SET OF TASKS »
[1] In the Splunk forum thread, what happens when the poster runs mvexpand on both of the last two columns?
[2] Pick up the Splunk forum thread from its last line and continue it.

PROVIDED PASSAGE »

------------------------------------

Splunk Search

Flatten Search Results

shinglau
New Member

I am currently trying to use the Splunk REST API to extract a heap of data.
I have written a search query:

(index=* OR index=_*) (index="myindex") | table "order-no", "order-date", "price"

But it provides a result set which looks like this:

"Order-no", "order-date", "price","quantity"
1        ,       20/05/2017        , 1.0, 1
--------------------, 2.0, 1
---------------------,3.0, 2

It rolls 2.0 and 3.0 up to 1 record along side row order-no = 1.
So when i try to export this as a CSV using REST API, the output is all jumbled up.

Is there a way to flatten this in the search so it shows as:

"Order-no", "order-date", "price","quantity"
1        ,       20/05/2017        , 1.0, 1
1        ,       20/05/2017        , 2.0, 1
1        ,       20/05/2017        , 3.0, 2

I've tried to use mvexpand, but it appears that it works on a individual column level and if i do a mvexpand on both of those last 2 columns, it effectively does a cross join on the entire data which causes incorrect values
Thanks in advance.

0 Karma

DalJeanis
Legend

Try this ...

(index=* OR index=_*) (index="myindex" "order{@order-no}"="1" "order.customer.customer-no"="*")
 | rename order{@order-no} as "order-no",
     order.order-date as "order-date",
     order.currency as "currency",
     order.shipments.shipment.shipping-address.country-code as "country-code",
     order.product-lineitems.product-lineitem.product-id as "productid",
     order.product-lineitems.product-lineitem.quantity as "quantity",
     order.product-lineitems.product-lineitem.base-price as "baseprice",
     order.product-lineitems.product-lineitem.net-price as "netprice",
     order.product-lineitems.product-lineitem.price-adjustments.price-adjustment.promotion-id as "adjustpromotionid",
     order.product-lineitems.product-lineitem.price-adjustments.price-adjustment.campaign-id as "adjustcampaignid",
     order.product-lineitems.product-lineitem.price-adjustments.price-adjustment.coupon-id as "adjustcouponid",
     order.product-lineitems.product-lineitem.price-adjustments.price-adjustment.lineitem-text as "adjustlineitemtext",
     order.product-lineitems.product-lineitem.price-adjustments.price-adjustment.base-price as "adjustbaseprice",
     order.product-lineitems.product-lineitem.tax as "tax",
     order.customer.customer-no as "customer-no"

------------------------------------

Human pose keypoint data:
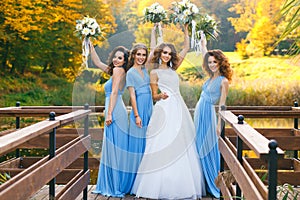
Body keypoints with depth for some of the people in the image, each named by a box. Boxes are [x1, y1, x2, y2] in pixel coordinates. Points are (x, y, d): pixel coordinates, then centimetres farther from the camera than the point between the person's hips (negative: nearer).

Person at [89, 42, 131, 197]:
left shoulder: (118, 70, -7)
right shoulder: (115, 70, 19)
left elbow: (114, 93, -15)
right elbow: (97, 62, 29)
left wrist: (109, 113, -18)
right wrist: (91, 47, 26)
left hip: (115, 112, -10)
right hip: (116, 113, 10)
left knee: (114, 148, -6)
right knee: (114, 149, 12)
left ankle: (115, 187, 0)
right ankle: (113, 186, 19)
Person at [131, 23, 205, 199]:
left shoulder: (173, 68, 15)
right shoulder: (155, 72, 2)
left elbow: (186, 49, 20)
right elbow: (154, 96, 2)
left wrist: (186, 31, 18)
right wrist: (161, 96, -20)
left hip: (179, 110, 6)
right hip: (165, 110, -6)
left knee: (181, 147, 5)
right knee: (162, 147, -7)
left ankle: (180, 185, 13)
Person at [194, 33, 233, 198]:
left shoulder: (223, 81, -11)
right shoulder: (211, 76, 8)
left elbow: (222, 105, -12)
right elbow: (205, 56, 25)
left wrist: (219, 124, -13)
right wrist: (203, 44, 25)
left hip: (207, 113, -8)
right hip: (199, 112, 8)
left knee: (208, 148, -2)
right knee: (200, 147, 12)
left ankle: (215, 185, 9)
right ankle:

------------------------------------

ANSWERS PER TASK »
[1] It effectively does a cross join on the entire data, which causes incorrect values.

[2]
 | streamstats count as recno
 | eval myFan=mvrange(0,mvcount(quantity))
 | mvexpand myFan
 | eval productid=mvindex(productid,myFan)
 | eval quantity=mvindex(quantity,myFan)
 | eval baseprice=mvindex(baseprice,myFan)
 | eval netprice=mvindex(netprice,myFan)

 | rename COMMENT as "To accurately line up this part of the data, you should go back to extract"
 | rename COMMENT as "the data directly from the JSON for each line-item by productid."
 | rename COMMENT as "We would need a properly formatted JSON sample to code that extract from the JSON or the _raw,"
 | rename COMMENT as "So this is just a placeholder method."
 | eval adjustpromotionid=mvindex(adjustpromotionid,myFan)
 | eval adjustcampaignid=mvindex(adjustcampaignid,myFan)
 | eval adjustcouponid=mvindex(adjustcouponid,myFan)
 | eval adjustlineitemtext=mvindex(adjustlineitemtext,myFan)
0 Karma

woodcock
Esteemed Legend

Like this:

|makeresults | eval orders="1.0,1:2.0,1:3.0,2"
| makemv delim=":" orders
| mvexpand orders
| rename orders AS _raw
| eval "Order-no" = 1
| rename _time AS "order-date"
| convert ctime(*date)
| rex "^(?<price>\S+),(?<quantity>\S+)$"
| fields - _raw
| stats list(*) AS * BY Order-no order-date

| rename COMMENT AS "Everything above generates sample event data; everything below is your solution"

| eval PsAndQs = mvzip(price,quantity)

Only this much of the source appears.